From the line holding "framed blank art on wall, 3.31" through the line holding "billboard with people 232.94" below, write out every line exactly; include both of those lines and drop the pictures.

§ **RECORDS SUPPLIED**
--------

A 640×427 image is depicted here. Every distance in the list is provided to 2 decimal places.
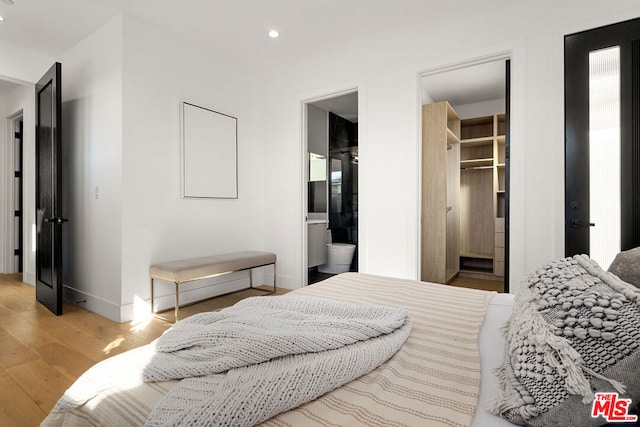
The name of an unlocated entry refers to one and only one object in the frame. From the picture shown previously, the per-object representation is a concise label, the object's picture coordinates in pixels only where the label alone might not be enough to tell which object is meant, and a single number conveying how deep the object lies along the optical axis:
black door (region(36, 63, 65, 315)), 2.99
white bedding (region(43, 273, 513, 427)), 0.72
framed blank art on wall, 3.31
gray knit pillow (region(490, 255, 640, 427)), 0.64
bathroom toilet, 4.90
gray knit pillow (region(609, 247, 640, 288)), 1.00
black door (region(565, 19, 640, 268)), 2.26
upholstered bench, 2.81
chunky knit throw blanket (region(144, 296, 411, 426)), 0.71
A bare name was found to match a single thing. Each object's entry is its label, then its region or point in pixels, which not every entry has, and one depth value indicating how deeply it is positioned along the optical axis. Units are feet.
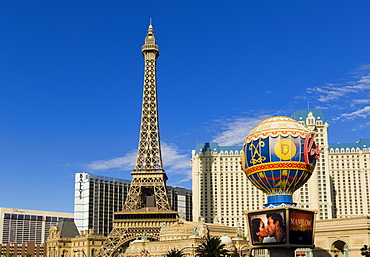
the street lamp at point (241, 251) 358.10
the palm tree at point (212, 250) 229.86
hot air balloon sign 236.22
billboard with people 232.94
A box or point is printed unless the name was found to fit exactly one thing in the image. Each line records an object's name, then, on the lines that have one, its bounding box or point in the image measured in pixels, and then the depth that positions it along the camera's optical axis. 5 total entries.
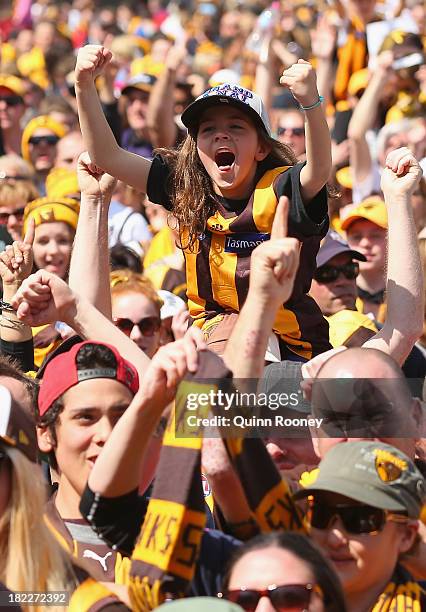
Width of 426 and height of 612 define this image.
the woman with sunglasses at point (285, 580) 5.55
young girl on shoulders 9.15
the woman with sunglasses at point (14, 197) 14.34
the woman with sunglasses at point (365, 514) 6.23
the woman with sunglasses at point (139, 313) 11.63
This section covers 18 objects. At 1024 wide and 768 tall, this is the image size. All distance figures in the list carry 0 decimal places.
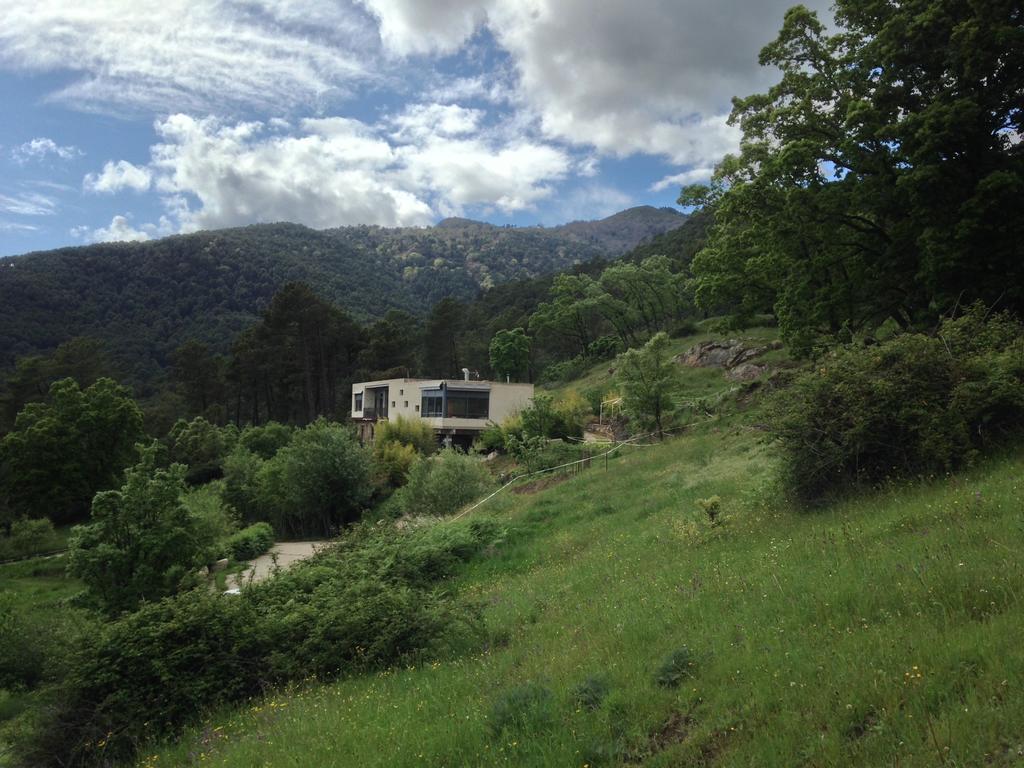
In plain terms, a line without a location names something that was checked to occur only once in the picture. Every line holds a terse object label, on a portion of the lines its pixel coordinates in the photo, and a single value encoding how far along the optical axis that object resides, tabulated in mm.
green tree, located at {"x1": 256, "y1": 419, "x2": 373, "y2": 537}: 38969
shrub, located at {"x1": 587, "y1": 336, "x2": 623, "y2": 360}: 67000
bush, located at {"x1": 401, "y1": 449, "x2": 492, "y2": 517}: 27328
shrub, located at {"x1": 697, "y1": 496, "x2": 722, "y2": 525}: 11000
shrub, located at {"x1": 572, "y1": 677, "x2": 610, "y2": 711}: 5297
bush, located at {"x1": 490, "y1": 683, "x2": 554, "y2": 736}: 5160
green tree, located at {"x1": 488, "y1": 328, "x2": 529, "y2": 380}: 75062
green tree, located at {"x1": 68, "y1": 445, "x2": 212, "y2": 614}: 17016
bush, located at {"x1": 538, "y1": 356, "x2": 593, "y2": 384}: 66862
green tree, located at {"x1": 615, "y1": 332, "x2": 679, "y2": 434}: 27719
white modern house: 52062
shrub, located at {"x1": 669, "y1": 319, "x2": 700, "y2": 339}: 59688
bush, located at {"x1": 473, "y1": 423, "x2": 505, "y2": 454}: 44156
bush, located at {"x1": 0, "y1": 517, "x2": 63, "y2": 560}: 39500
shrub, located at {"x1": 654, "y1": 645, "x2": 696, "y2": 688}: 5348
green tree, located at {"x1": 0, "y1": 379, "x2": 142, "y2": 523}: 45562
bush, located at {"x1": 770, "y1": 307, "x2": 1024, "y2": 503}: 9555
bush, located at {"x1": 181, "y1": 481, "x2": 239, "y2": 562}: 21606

--------

§ **TASK SOLUTION**
framed blank art on wall, 3.31
gray knit pillow (region(490, 255, 640, 427)), 0.64
bathroom toilet, 4.90
gray knit pillow (region(609, 247, 640, 288)), 1.00
black door (region(565, 19, 640, 268)), 2.26
upholstered bench, 2.81
chunky knit throw blanket (region(144, 296, 411, 426)), 0.71
A bare name was found to match a single thing. Each object's entry is its label, then its region or point in pixels, which not every entry has, and one depth value indicating how deeply it is positioned along the optical axis. Units are feet.
the street lamp at point (241, 251) 358.10
the palm tree at point (212, 250) 229.86
hot air balloon sign 236.22
billboard with people 232.94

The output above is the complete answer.